Regarding sub-leasing of the property, officials of Odisha Govt. apprised that as per the extant laws of the Odisha Govt., for allowing sub-leasing a consent fee of Rs.15 crore per acre is charged and needs to be paid by the Concessionaire. Regarding increasing the lease tenure, officials of the Odisha Govt. apprised that property has still left 50 years of remaining lease tenure. For increasing/ extension of the lease tenure, GA Department has to move fresh proposal, the premium is to be charged de novo. Govt. of Odisha was requested to send the reply of the letter sent by the Secretary (Tourism), GoI on 12.10.2021 and 27.12.2021.

• 38th IMG meeting was held on 02.05.2022 in which IMG discussed that since State Government has reiterated the consent fee for subleasing permission, property can be tendered for O & M for 30+20 years instead of sub-leasing as approximately 52 years lease period is left.
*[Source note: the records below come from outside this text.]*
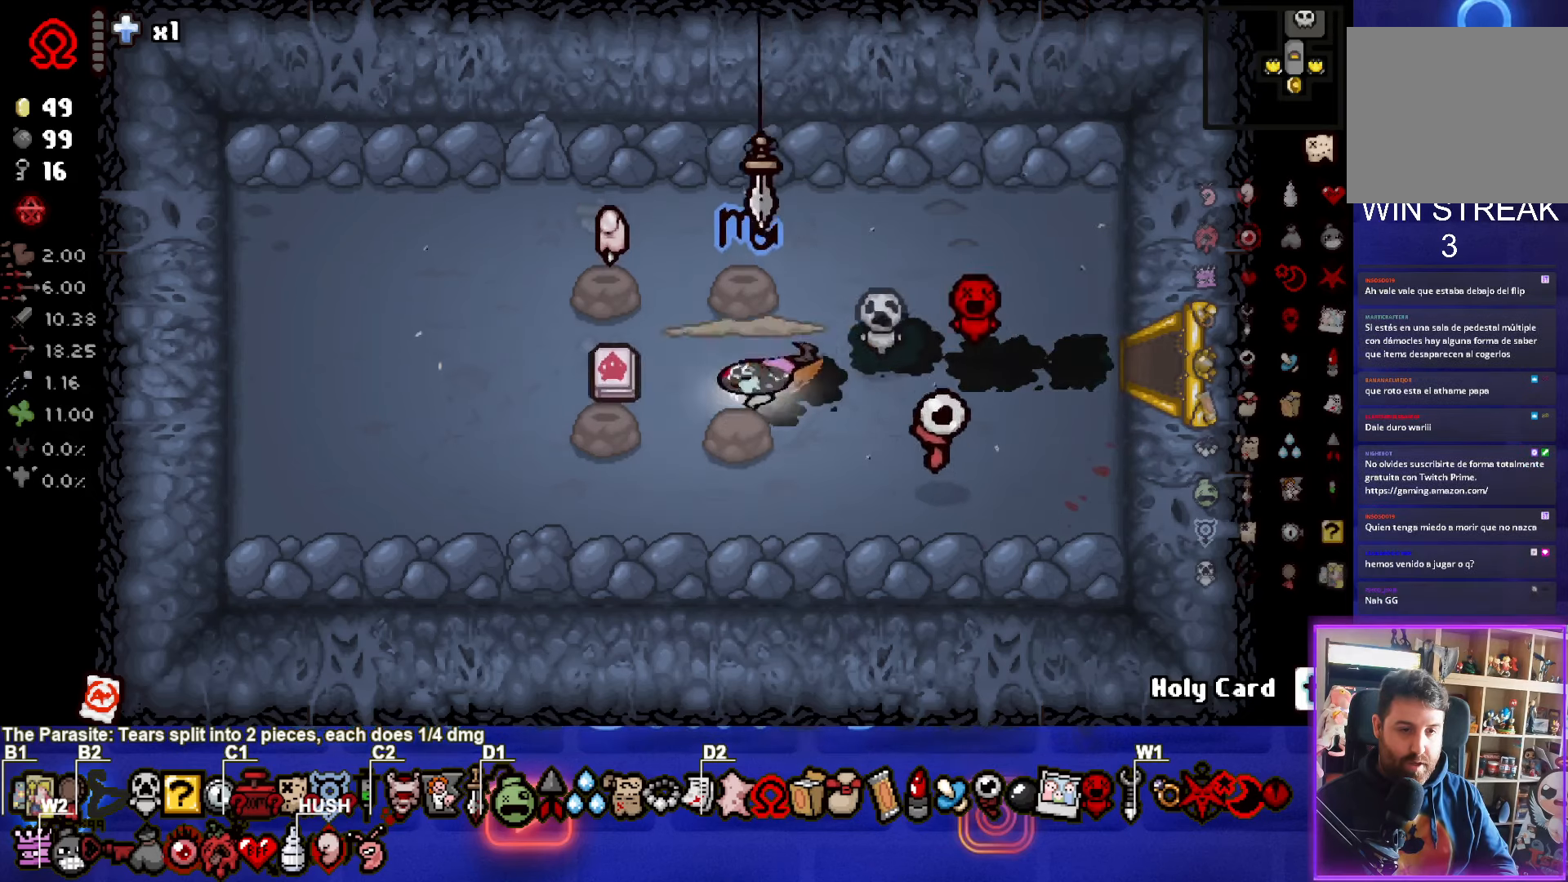
{"buttons": [], "left_stick": "center", "events": [[17, "left_stick", "up-right"], [300, "left_stick", "center"]]}
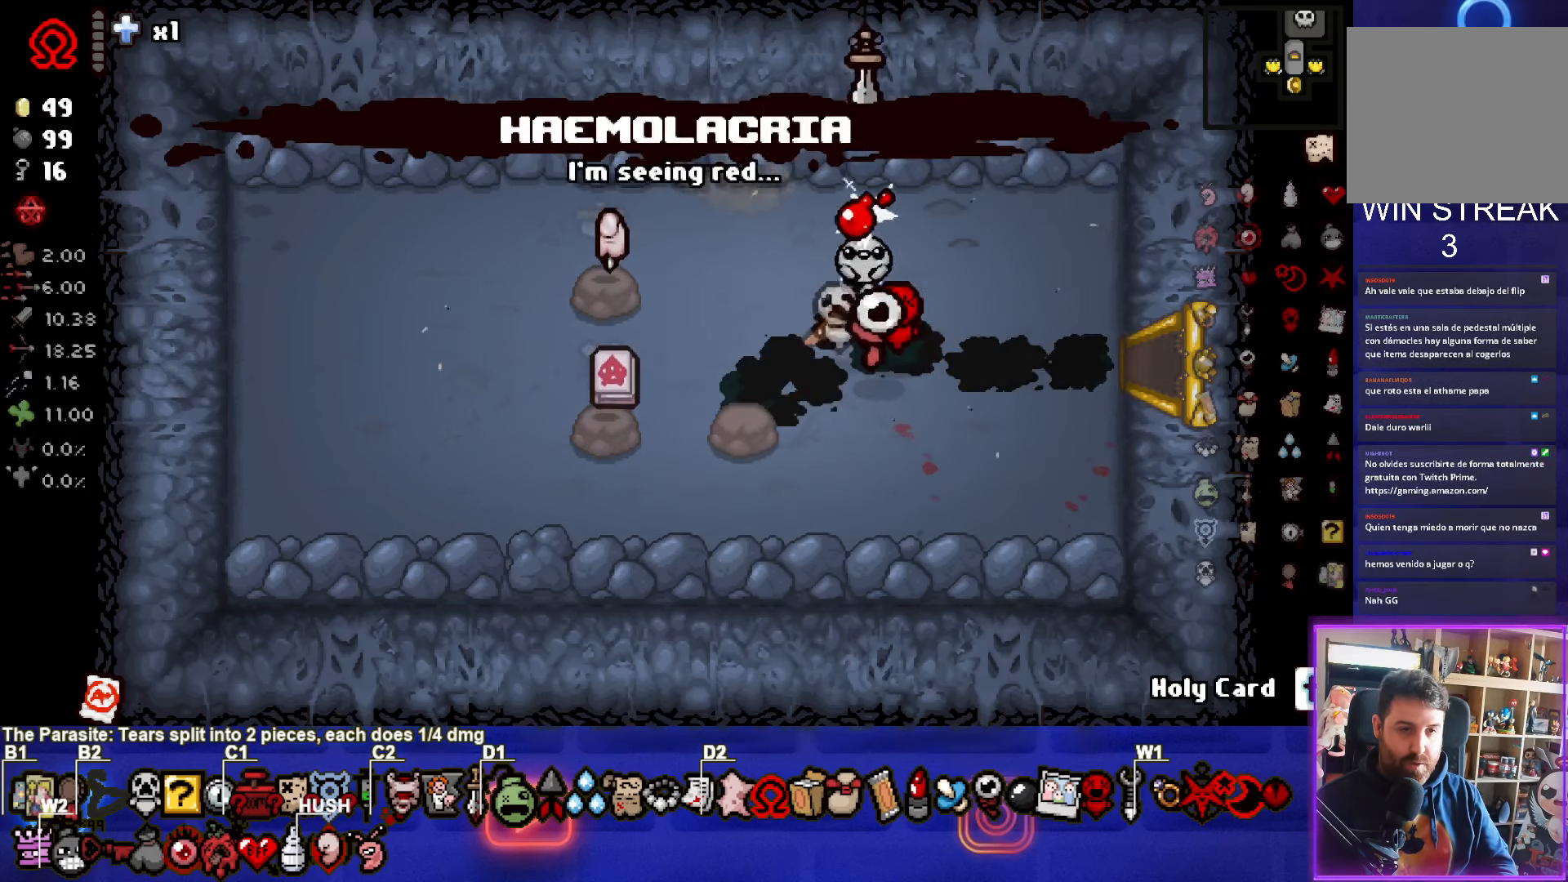
{"buttons": [], "left_stick": "center", "events": [[33, "left_stick", "left"], [183, "left_stick", "center"]]}
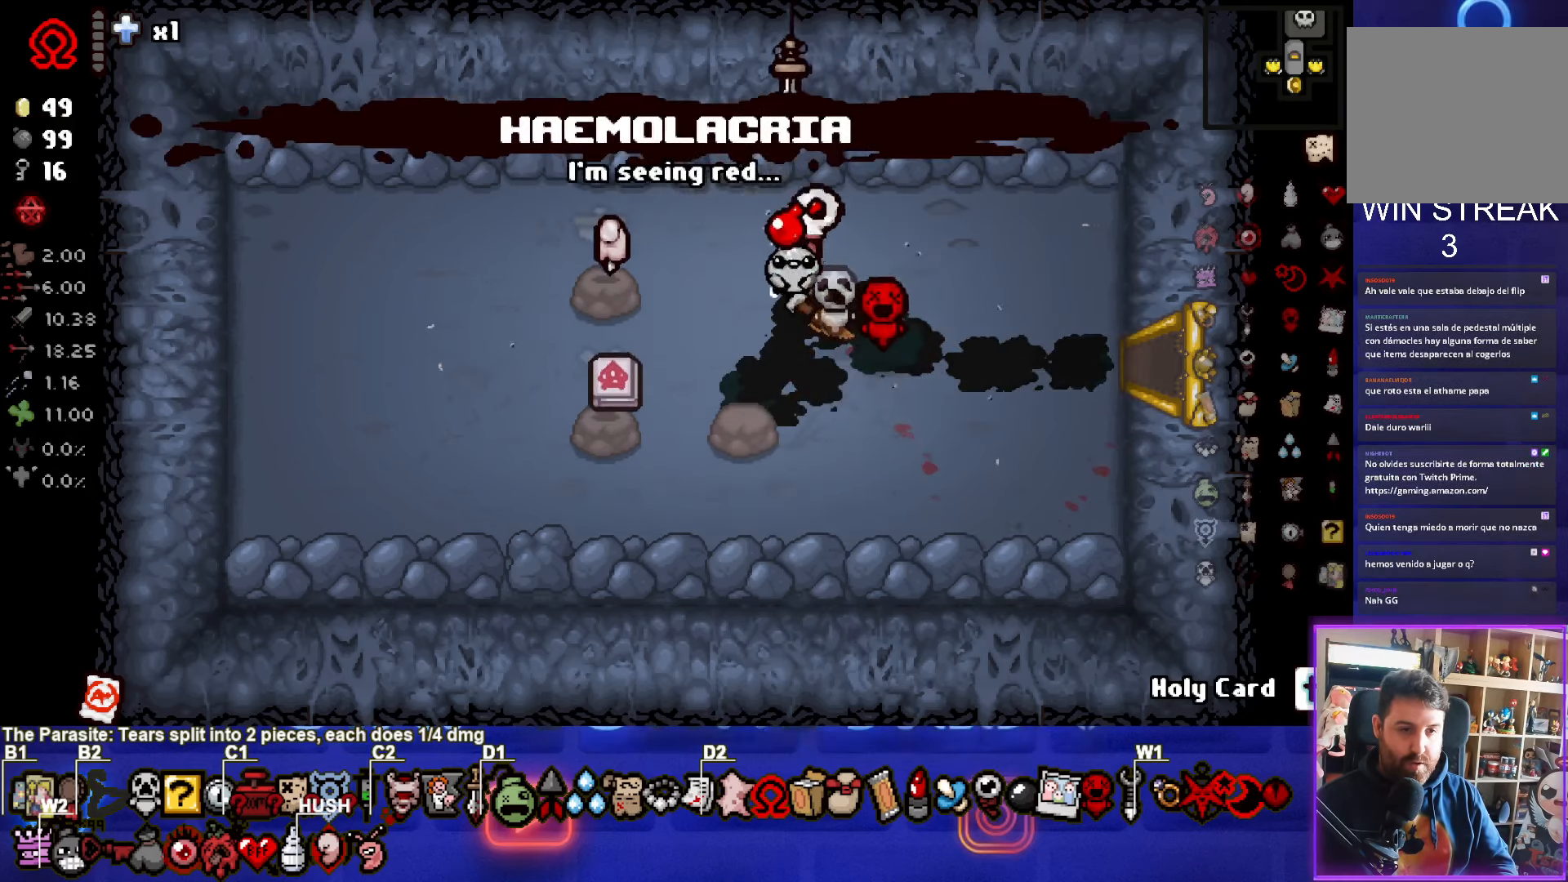
{"buttons": [], "left_stick": "right", "events": [[17, "left_stick", "down-left"], [150, "left_stick", "center"], [400, "left_stick", "right"]]}
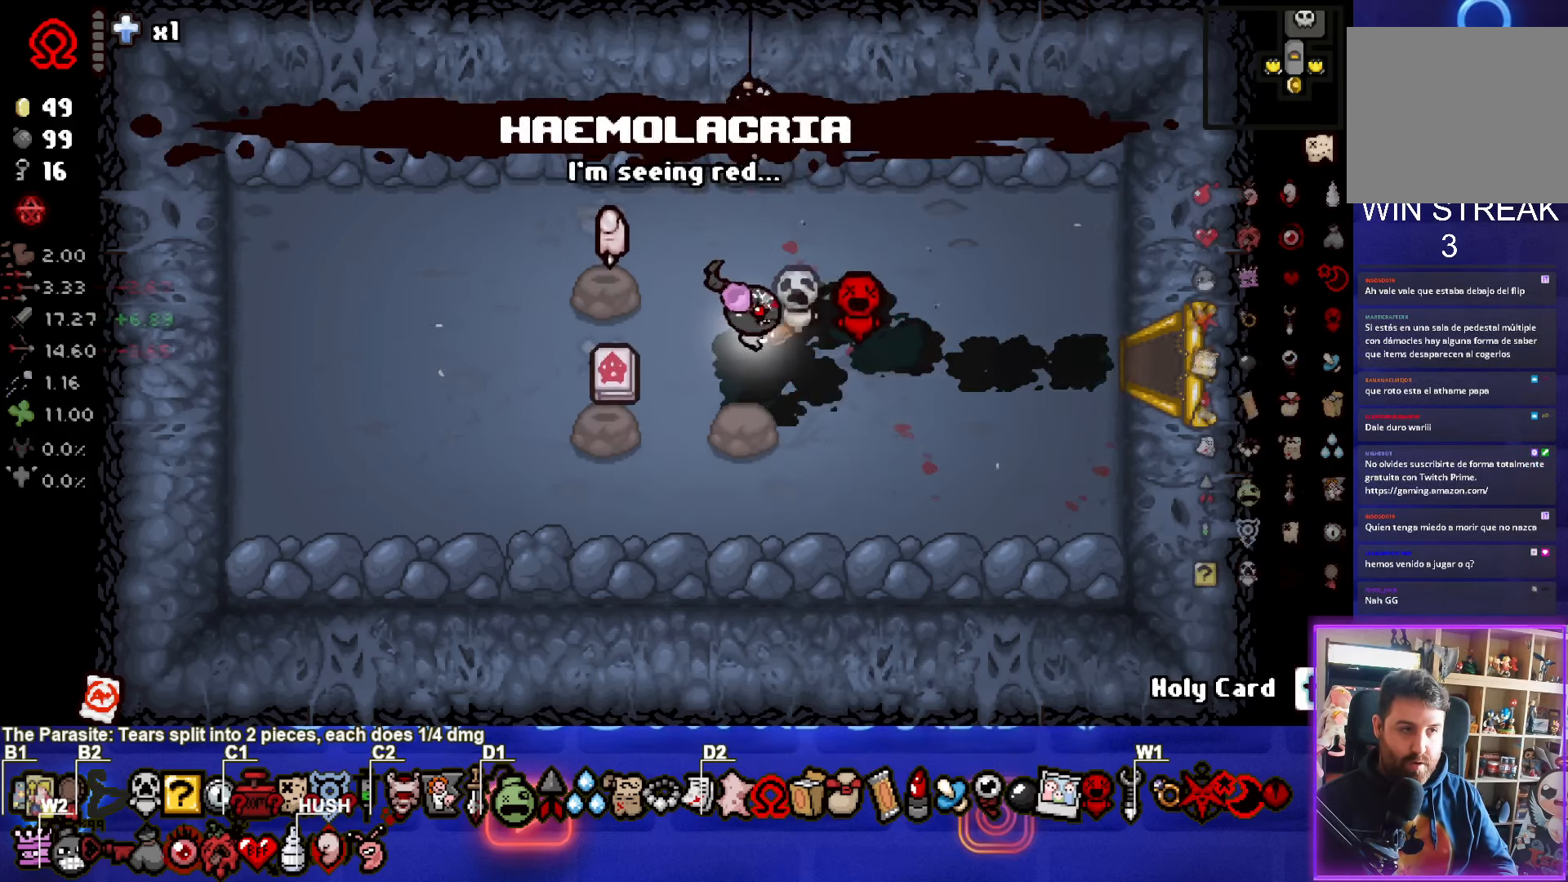
{"buttons": [], "left_stick": "right", "events": []}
IMG decided that if State Government is interested to take back the property, the matter may be discussed with the State Government along with Hotel Nilachal Ashok, Puri. IMG directed that a clear reply of the State Government should be obtained before the next IMG meeting. Letter sent from Secretary (Tourism), GoI to the Chief Secretary, Odisha on 10.06.2022. Reply of the State Govt. is awaited.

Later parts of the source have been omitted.